_Task to carry out_.
Starting at the line that contains "right shoulder: (620, 298, 5)", copy each line through the end of the listing below. Include both ends and output nothing more.
------------------------------------------------
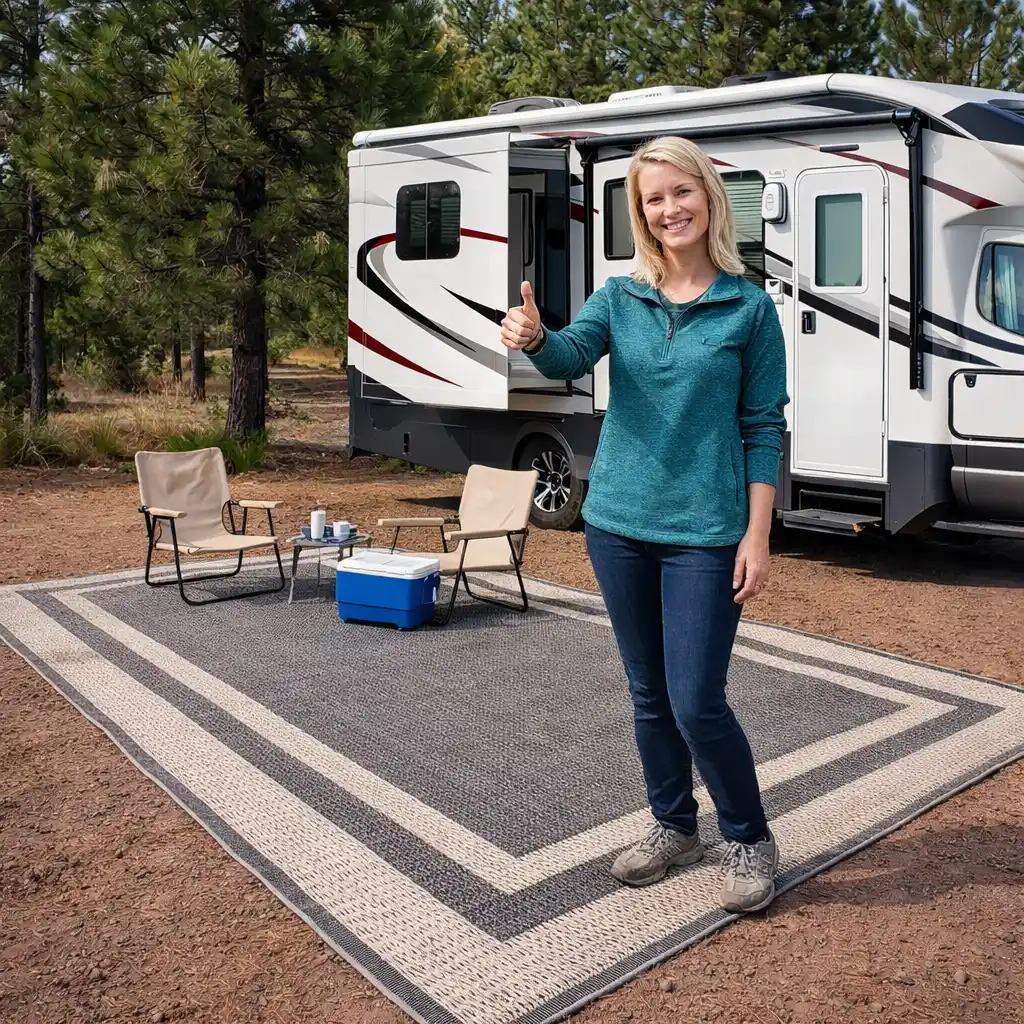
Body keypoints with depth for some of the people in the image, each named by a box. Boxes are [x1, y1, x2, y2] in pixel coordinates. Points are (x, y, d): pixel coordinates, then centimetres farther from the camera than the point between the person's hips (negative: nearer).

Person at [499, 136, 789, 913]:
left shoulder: (750, 307, -2)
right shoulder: (620, 298, 5)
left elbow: (764, 428, -2)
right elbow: (570, 358, -13)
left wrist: (758, 536, -8)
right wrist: (533, 338, -37)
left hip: (705, 533, -4)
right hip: (619, 524, 4)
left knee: (696, 702, -5)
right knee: (648, 695, 14)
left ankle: (750, 840, 19)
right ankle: (674, 828, 33)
------------------------------------------------
_Answer to the exercise_.
right shoulder: (620, 298, 5)
left elbow: (764, 428, -2)
right elbow: (570, 358, -13)
left wrist: (758, 536, -8)
right wrist: (533, 338, -37)
left hip: (705, 533, -4)
right hip: (619, 524, 4)
left knee: (696, 702, -5)
right knee: (648, 695, 14)
left ankle: (750, 840, 19)
right ankle: (674, 828, 33)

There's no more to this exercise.